The $\dot{B}^{s}_{p,q}$-norm is defined as follows:
$ ||f||_{\dot{B}^{s}_{p,q}} = || \{ 2^{sj}||\phi_j \ast f||_{L^p(\mathbb{R}^2)} \} ||_{\mathcal{l}^q}$, where $\phi_j$ are defined as the inverse FT of terms from the Littlewood-Paley decomposition.
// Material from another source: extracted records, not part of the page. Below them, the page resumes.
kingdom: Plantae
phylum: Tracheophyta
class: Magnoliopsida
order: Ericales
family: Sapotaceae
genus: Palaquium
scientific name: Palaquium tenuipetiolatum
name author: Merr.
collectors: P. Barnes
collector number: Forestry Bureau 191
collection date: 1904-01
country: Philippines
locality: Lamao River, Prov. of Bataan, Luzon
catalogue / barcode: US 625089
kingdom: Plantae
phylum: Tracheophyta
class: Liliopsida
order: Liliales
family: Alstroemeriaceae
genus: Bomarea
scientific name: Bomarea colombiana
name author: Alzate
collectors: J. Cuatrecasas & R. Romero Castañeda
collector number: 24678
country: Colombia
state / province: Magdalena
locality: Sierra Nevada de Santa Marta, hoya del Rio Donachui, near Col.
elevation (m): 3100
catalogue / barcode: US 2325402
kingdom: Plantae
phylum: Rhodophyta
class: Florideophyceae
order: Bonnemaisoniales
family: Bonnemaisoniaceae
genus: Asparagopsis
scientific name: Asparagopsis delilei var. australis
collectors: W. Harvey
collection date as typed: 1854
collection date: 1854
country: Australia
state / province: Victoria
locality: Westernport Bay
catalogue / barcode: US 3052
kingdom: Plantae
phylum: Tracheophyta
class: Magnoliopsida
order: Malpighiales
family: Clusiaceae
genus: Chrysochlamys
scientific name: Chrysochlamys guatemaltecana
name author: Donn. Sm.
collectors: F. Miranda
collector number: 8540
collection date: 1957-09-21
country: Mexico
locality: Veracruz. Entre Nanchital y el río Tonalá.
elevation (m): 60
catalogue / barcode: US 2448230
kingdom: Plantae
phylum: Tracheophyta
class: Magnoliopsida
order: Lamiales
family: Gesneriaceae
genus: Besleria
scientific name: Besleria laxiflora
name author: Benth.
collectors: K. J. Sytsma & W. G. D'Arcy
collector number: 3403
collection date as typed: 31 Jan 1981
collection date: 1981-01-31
That is:
$ \hat{\phi_j}(\xi) := \hat{\phi_0}(2^{-j}\xi)$, $\ \ \text{Supp}(\hat{\phi_j}) \subseteq \{ \xi\in \mathbb{R}^2 \ | \ |2^{j-1}| \leq |\xi| \leq |2^{j+1}| \}$, $\ \ \Sigma_{j \in \mathbb{Z}} \hat{\phi_j}(\xi) = 1$, for all $\xi \neq 0.$
Thank you.
Being in $W^{p,\infty}$, I assume this means having all derivatives in $L^p$, that is, for all $n \ge 0$ we have $$ \left\|\left(\sum_{k=-\infty}^\infty |2^{kn} \Delta_k f|^2\right)^{1/2} \right\|_p < \infty ,$$ where $\hat \Delta_k f(\xi) = \varphi(2^{-k} \xi) \hat f(\xi)$, where $\varphi$ is a smooth function compactly supported in $\{\xi: \frac14 < |\xi| < 4\}$ satisfying $\sum_{k=-\infty}^\infty \varphi(2^k \xi) = 1_{\xi \ne 0}$.
Also $$ {\|f\|}_{\dot{B}^{-1}_{p,1}} := \sum_{k=-\infty}^\infty 2^{-k} {\|\Delta_k f\|}_p .$$
This is how you do these kinds of arguments.
Let's first consider $1 \le p \le 2$.
Split it into two halves, and suppose $\epsilon>0$: \begin{align} \sum_{k=0}^\infty 2^{-k} {\|\Delta_kf\|}_p &\le \left(\sum_{k=0}^\infty 2^{-\epsilon p/(p-1)}\right)^{(p-1)/p} \left(\sum_{k=0}^\infty 2^{-kp(1-\epsilon)} {\|\Delta_kf\|}_p^p \right)^{1/p} \\ &\le C_1 \left\| \left(\sum_{k=0}^\infty 2^{-kp(1-\epsilon)} |\Delta_kf|^p \right)^{1/p} \right\|_p \\ &\le C_1 \left(\sum_{k=0}^\infty 2^{-\epsilon 2p(2-p)}\right)^{(2-p)/(2p)} \left\| \left(\sum_{k=0}^\infty 2^{-2k(1-2\epsilon)} |\Delta_kf|^2 \right)^{1/2} \right\|_p \\ &\le C_2 \left\| \left(\sum_{k=0}^\infty 2^{-2k(1-2\epsilon)} |\Delta_kf|^2 \right)^{1/2} \right\|_p \\ &\le C_2 {\|f\|}_{W^{-1+2\epsilon, p}}, \end{align} Do a similar thing for the other half, which will be bounded by a constant times ${\|f\|}_{W^{-1-2\epsilon, p}}$.
And a similar, but slightly simpler, argument works for $2 \le p < \infty$.
However, for the other half (the low frequencies), you don't get exactly what you need. Because $$ {\|f\|}_{\dot B^{-1}_{p,1}} \ge 2^{-k} {\|\Delta_k f\|}_p ,$$ and for $-k$ large, we simply don't have any kind of estimate coming from the Sobolev norm.